Using the records below, give again exactly the lines from the line that contains "Here's a list" through the line that contains "On mouse click, the", both ends included, and only those.

——

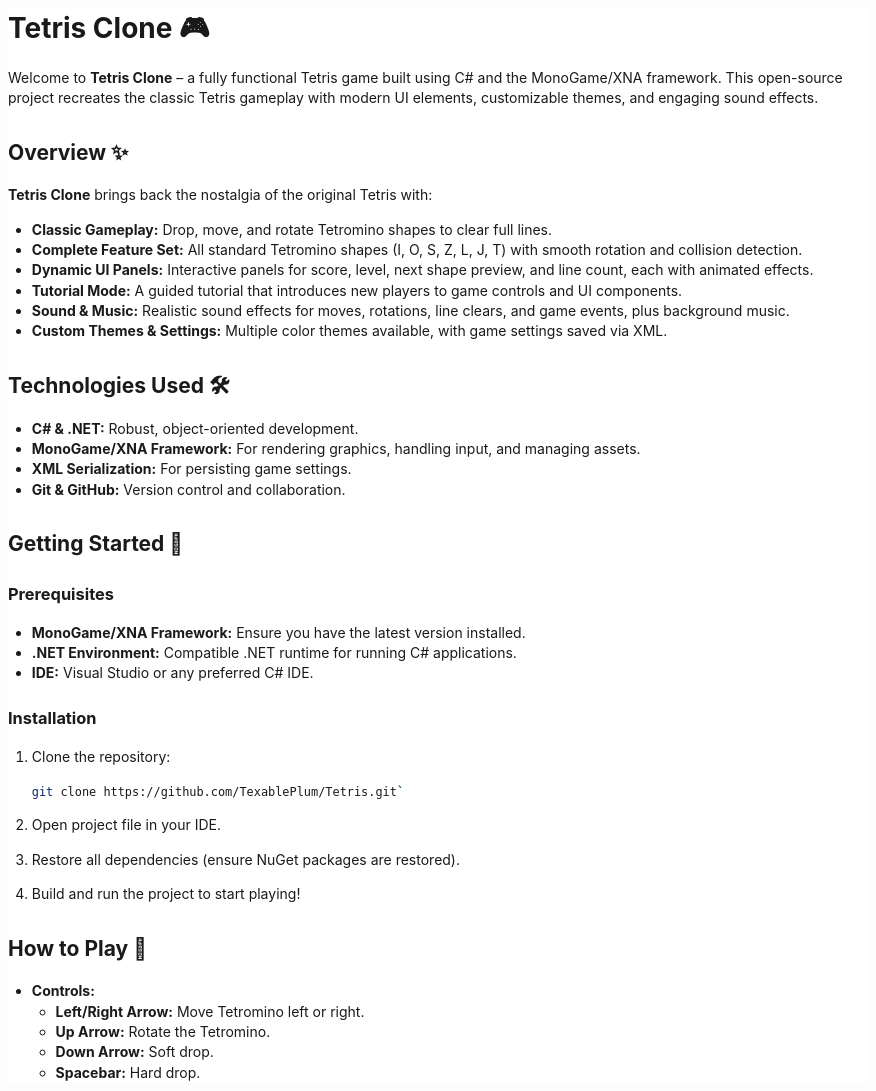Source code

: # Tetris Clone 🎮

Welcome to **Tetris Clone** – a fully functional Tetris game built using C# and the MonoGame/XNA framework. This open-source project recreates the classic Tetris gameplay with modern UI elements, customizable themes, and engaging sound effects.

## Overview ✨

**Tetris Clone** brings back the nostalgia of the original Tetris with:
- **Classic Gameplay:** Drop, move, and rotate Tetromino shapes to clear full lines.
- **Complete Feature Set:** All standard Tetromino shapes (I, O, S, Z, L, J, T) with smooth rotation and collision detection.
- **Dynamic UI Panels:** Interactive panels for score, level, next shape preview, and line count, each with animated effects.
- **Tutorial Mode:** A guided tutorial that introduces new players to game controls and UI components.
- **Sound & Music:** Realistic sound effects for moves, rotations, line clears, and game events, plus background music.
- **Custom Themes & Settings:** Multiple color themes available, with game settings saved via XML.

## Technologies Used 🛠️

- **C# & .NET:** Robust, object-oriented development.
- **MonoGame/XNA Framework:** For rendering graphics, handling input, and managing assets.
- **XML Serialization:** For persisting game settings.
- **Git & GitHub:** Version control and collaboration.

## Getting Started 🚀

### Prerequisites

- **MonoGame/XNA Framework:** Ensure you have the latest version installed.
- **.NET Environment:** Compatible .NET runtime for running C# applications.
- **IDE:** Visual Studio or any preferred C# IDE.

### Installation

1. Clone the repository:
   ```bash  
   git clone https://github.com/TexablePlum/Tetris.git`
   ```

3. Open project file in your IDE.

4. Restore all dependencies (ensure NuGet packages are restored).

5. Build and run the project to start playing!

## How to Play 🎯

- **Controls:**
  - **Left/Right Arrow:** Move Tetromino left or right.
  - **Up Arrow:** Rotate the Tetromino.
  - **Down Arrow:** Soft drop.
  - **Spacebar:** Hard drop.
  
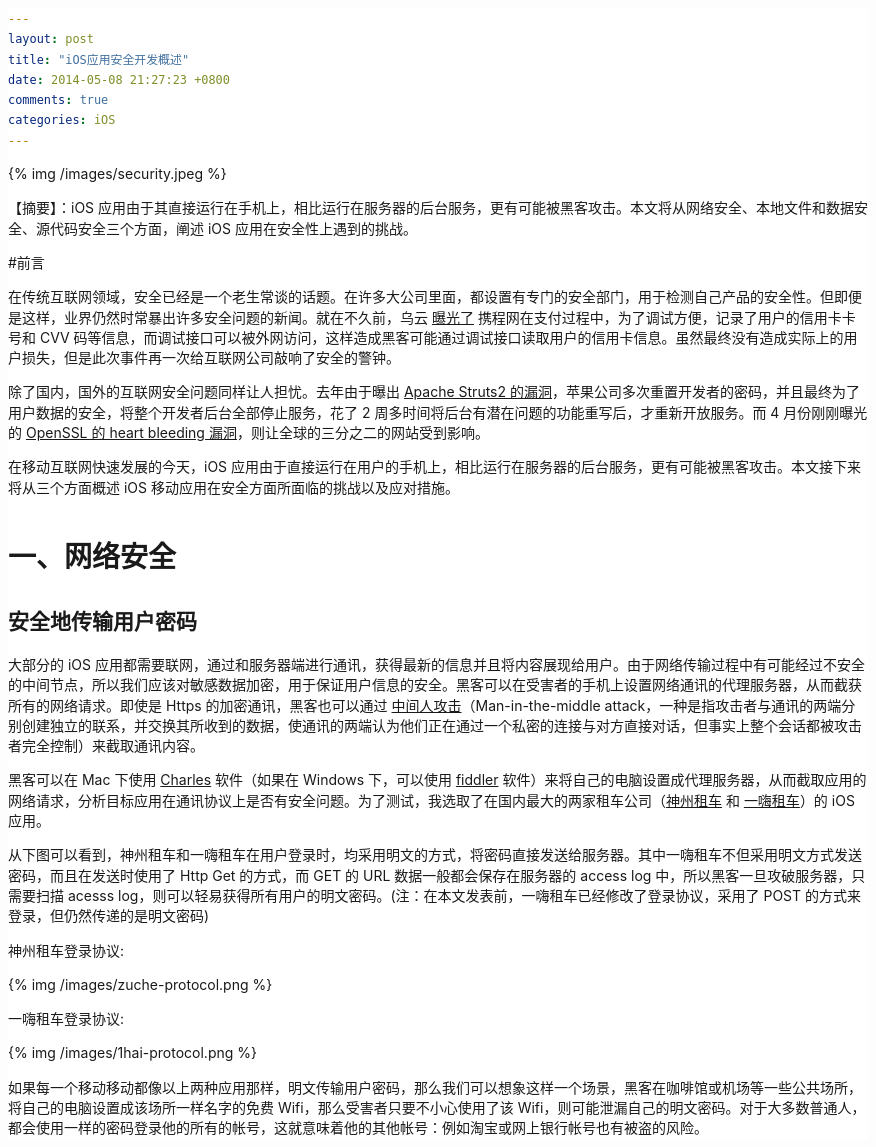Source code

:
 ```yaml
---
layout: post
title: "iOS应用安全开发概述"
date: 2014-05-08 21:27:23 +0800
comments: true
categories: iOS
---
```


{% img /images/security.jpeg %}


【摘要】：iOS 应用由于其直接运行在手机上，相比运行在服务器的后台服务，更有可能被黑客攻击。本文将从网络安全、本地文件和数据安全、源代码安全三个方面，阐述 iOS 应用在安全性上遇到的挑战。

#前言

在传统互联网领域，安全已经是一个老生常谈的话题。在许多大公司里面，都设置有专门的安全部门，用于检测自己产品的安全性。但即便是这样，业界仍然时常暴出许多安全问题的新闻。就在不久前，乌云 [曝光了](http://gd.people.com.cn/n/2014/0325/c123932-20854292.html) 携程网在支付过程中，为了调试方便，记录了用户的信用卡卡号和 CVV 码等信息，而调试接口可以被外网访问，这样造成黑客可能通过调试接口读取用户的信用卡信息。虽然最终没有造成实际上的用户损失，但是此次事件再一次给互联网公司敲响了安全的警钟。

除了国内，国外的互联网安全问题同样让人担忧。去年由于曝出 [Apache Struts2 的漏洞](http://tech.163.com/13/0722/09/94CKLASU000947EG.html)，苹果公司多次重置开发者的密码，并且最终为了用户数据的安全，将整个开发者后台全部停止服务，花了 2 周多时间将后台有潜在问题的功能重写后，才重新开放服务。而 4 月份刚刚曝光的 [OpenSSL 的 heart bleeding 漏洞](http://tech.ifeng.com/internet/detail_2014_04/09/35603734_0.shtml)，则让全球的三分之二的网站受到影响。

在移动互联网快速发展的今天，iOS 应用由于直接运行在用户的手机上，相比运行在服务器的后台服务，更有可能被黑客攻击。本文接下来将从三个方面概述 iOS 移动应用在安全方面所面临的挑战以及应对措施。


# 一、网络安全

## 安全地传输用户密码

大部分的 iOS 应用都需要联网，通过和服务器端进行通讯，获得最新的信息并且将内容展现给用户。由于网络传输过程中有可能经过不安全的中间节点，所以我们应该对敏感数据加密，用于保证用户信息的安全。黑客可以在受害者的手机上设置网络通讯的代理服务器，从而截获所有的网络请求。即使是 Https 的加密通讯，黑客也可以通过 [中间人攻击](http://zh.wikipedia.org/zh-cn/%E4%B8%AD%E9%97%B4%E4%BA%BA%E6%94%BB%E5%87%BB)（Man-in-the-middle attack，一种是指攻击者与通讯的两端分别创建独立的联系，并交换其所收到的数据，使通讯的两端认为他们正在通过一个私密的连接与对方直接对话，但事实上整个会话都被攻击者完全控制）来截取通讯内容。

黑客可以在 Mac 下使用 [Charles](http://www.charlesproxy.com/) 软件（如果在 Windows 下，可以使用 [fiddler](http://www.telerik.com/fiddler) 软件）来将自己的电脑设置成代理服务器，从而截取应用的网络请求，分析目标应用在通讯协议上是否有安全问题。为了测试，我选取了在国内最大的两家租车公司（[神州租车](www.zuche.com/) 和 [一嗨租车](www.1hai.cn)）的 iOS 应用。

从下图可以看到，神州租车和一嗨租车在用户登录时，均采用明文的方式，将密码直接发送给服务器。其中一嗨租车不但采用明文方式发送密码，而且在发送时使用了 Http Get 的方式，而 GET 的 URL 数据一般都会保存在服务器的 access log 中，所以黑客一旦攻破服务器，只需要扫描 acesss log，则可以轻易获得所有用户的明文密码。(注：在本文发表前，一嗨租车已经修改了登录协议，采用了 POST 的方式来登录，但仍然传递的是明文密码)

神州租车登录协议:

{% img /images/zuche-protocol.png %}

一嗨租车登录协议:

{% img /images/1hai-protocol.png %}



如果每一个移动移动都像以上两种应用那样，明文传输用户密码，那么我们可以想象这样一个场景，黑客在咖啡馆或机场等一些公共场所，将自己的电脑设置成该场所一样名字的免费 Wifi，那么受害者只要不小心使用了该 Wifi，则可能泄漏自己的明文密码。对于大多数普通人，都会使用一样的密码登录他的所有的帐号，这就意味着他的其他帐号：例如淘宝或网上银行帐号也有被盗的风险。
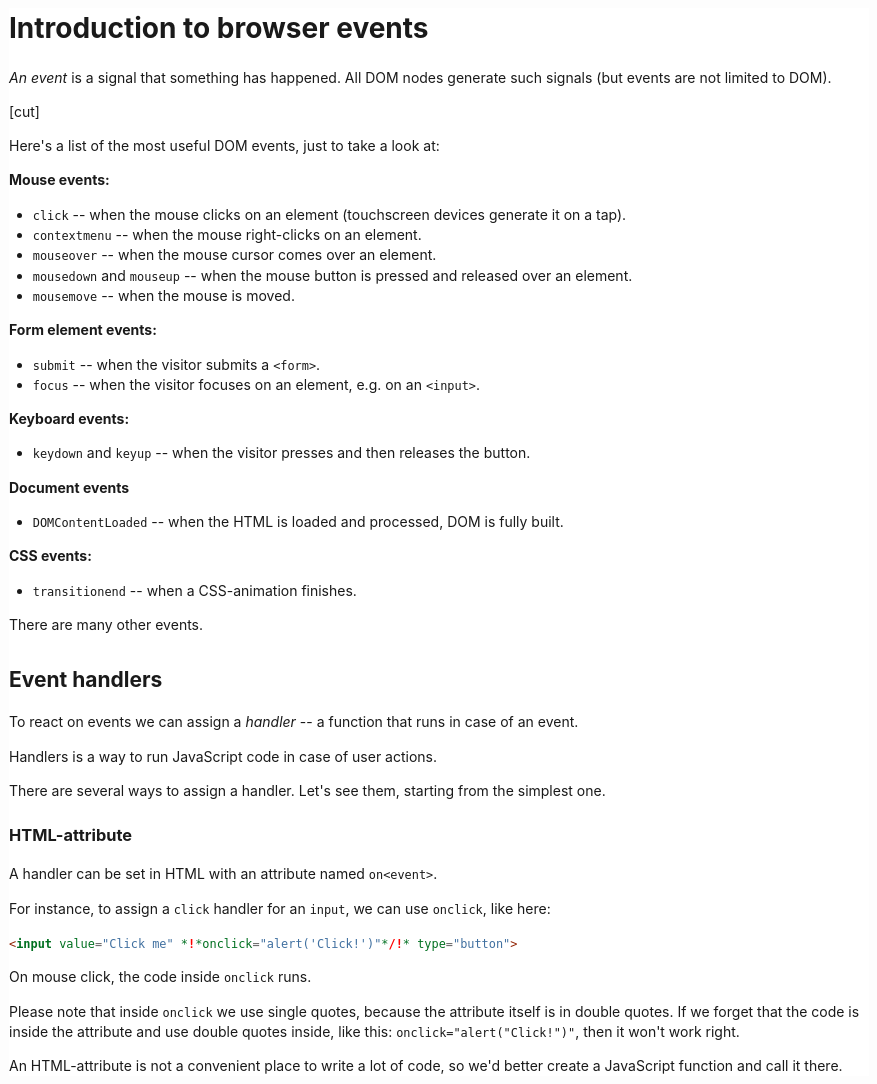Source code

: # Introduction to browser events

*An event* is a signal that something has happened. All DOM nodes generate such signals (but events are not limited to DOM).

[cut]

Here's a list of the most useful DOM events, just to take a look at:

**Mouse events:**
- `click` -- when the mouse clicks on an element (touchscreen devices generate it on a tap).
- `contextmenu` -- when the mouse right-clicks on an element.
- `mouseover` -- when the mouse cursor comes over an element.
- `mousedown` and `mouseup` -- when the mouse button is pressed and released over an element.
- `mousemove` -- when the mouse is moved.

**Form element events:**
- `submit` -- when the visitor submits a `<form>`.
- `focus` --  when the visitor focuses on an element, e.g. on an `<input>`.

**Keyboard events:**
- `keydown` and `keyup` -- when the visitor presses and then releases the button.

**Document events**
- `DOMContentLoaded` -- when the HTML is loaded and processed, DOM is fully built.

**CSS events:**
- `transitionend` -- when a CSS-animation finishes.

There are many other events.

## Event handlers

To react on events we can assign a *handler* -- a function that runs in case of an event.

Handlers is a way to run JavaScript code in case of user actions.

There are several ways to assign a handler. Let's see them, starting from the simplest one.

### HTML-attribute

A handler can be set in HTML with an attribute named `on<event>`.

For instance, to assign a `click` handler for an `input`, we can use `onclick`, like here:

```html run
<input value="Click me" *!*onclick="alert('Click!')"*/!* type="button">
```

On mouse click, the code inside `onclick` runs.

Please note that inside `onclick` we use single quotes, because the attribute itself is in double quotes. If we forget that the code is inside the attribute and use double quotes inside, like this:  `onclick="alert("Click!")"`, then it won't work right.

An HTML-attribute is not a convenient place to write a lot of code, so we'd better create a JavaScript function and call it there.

——

* FINAL ANSWER:
Here's a list of the most useful DOM events, just to take a look at:

**Mouse events:**
- `click` -- when the mouse clicks on an element (touchscreen devices generate it on a tap).
- `contextmenu` -- when the mouse right-clicks on an element.
- `mouseover` -- when the mouse cursor comes over an element.
- `mousedown` and `mouseup` -- when the mouse button is pressed and released over an element.
- `mousemove` -- when the mouse is moved.

**Form element events:**
- `submit` -- when the visitor submits a `<form>`.
- `focus` --  when the visitor focuses on an element, e.g. on an `<input>`.

**Keyboard events:**
- `keydown` and `keyup` -- when the visitor presses and then releases the button.

**Document events**
- `DOMContentLoaded` -- when the HTML is loaded and processed, DOM is fully built.

**CSS events:**
- `transitionend` -- when a CSS-animation finishes.

There are many other events.

## Event handlers

To react on events we can assign a *handler* -- a function that runs in case of an event.

Handlers is a way to run JavaScript code in case of user actions.

There are several ways to assign a handler. Let's see them, starting from the simplest one.

### HTML-attribute

A handler can be set in HTML with an attribute named `on<event>`.

For instance, to assign a `click` handler for an `input`, we can use `onclick`, like here:

```html run
<input value="Click me" *!*onclick="alert('Click!')"*/!* type="button">
```

On mouse click, the code inside `onclick` runs.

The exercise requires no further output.